EXERCISE AIM>
What is needed is an exact copy of every line in the listing.

##### DATA TO EXAMINE #####

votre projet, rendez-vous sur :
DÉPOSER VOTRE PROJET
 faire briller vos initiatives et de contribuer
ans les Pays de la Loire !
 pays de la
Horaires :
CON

#####

REPLY>
votre projet, rendez-vous sur :
DÉPOSER VOTRE PROJET
 faire briller vos initiatives et de contribuer
ans les Pays de la Loire !
 pays de la
Horaires :
CON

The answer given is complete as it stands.